R/reptSplitCheck.R
In letsRept: An Interface to the Reptile Database

Documented in reptSplitCheck

#' Check for potential taxonomic splits in a query
#'
#' @param x A character vector of species names to check. Usually from a database.
#' @param pubDate Integer. An year (e.g., 2019) used as a reference date from when to check potential taxonomic split. Either a single year applied to all queried species, or a vector of years with the same length as x, providing a reference year for each species individually.
#' @param includeAll Logical; If \code{TRUE}, include all species described since `pubDate` regardless of if it is already included in the queried species list. Default is \code{FALSE}
#' @param verbose Logical; If \code{TRUE}, prints progress messages.

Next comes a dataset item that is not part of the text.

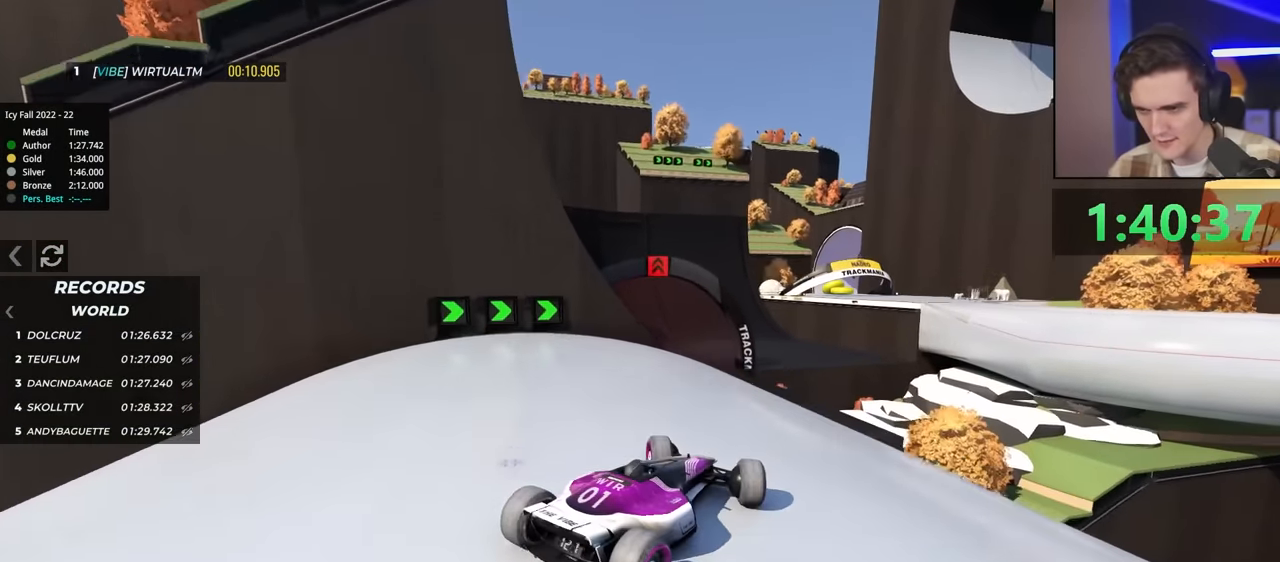
{"keys": ["right", "up"], "events": [[150, "left", "down"], [284, "left", "up"], [384, "right", "down"]]}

Default is \code{TRUE}.
#' @param cores Integer. Number of CPU cores to use for parallel processing. Default is \code{cores = 1}.
#' @param showProgress Logical. If \code{TRUE}, prints data sampling progress. Default is \code{TRUE}.
#' @param exact Logical. Will search queried names for exact matches only (e.g., does not retrieve "Tantilla cf. melanocephala" when searching for "Tantilla melanocephala"). Default is \code{FALSE}.
#' 
#' @return A data frame with the following columns:
#' \itemize{
#'   \item \code{query}: the original input names.
#'   \item \code{RDB}: the best-matching valid names according to The Reptile Database.
#'   \item \code{status}: a status label indicating the result of the match (\code{"check_split"}, \code{"up_to_date"}, \code{"not_found"}, or \code{"failed"}).
#' }
#' 
#' @examples
#' query <- c(
#' "Atractus dapsilis",
#' "Atractus trefauti",
#' "Atractus snethlageae",
#' "Tantilla melanocephala",
#' "Oxybelis aeneus",
#' "Oxybelis rutherfordi",
#' "Vieira-Alencar authoristicus",
#' "Oxybelis aeneus",
#' "Bothrops pauloensis")
#'
#'\donttest{
#'result <- reptSplitCheck(x=query,
#'                         pubDate = 2019,
#'                         cores = 2,
#'                         showProgress = FALSE)
#'
#'result <- reptSplitCheck(x=query,
#'                         pubDate = 2019,
#'                         cores = 2,
#'                         showProgress = FALSE,
#'                         includeAll = TRUE)
#' }
#' @export
#' 
reptSplitCheck <- function(x,
                           pubDate = NULL,
                           includeAll = FALSE,
                           verbose = FALSE,
                           cores = 1,
                           showProgress = TRUE,
                           exact = FALSE) {
  if(!is.character(x)){
    stop("Object x is not a character vector")
  }
  if(is.null(pubDate)){
    message("Argument pubDate not provided, setting to ", min(letsRept::allReptiles$year))
    pubDate <- as.integer(min(letsRept::allReptiles$year))
  }
  
  results <- safeParallel(seq_along(x), function(i) {
    splitCheck(spp = x[i],
               pubDate = if(length(pubDate)==1) pubDate else pubDate[i],
               includeAll = includeAll,
               verbose = verbose,
               x = x,
               exact = exact)
  }, cores = cores,
  showProgress = showProgress)
  
  df_final <- do.call(rbind, results)
  
  if (is.null(df_final)) {
    warning("No results retrieved.")
    return(data.frame(query = character(), RDB = character(), status = character(), stringsAsFactors = FALSE))
  }
  
  return(df_final)
}